_WHAT YOU HAVE TO DO_.
Answer these from the provided text:
(a) According to the writer, which function is supposed to take a batch of meshes as input?
(b) What values are assigned to H and W?
(c) What is the last coordinate of the third vertex in vertices1, and in vertices2?

Besides, I've tested the code you posted above, it works but I don't understand why, rasterizer_rasterize is supposed to take in input a batch of meshes, don't your example inputs lack one dimension?
One other thing,
H, W = 400, 400
vertices1 = np.array([[99.0,0,0], [0, 99.0, 0], [0, 0, 39.0]])
vertices2 = np.array([[99.0,0,0], [0, 99.0, 0], [0, 0, 19.0]])
triangle_lst = np.array([[0, 2, 1]])
rendered_depth_map, triangle_ind_map, bc_map = rasterizer_rasterize(vertices=vertices1, triangles=triangle_lst, image_width=W, image_height=H, name="rasterize")
output = np.clip( bc_map.numpy() * 255, 0, 255 )
rendered_depth_map2, triangle_ind_map2, bc_map2 = rasterizer_rasterize(vertices=vertices2, triangles=triangle_lst, image_width=W, image_height=H, name="rasterize")
output2 = np.clip( bc_map2.numpy() * 255, 0, 255 )
np.array_equal(output,output2)

_ENTRIES PROVIDED_.

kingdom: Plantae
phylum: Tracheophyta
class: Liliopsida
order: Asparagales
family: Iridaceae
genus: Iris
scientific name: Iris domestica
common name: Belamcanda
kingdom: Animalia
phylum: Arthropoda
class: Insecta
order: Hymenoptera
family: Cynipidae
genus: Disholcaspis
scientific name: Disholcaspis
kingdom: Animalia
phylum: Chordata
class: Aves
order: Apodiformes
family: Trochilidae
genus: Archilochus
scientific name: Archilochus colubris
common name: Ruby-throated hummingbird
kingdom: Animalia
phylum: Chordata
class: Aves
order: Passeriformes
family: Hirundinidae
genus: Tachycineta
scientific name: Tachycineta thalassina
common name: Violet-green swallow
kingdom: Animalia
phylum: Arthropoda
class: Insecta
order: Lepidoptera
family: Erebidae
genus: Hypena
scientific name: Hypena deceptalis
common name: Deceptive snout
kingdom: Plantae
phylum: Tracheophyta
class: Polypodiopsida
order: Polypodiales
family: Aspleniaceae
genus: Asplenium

_EXERCISE SOLUTION_.
(a) rasterizer_rasterize
(b) H and W are both 400.
(c) 39.0 in vertices1, and 19.0 in vertices2.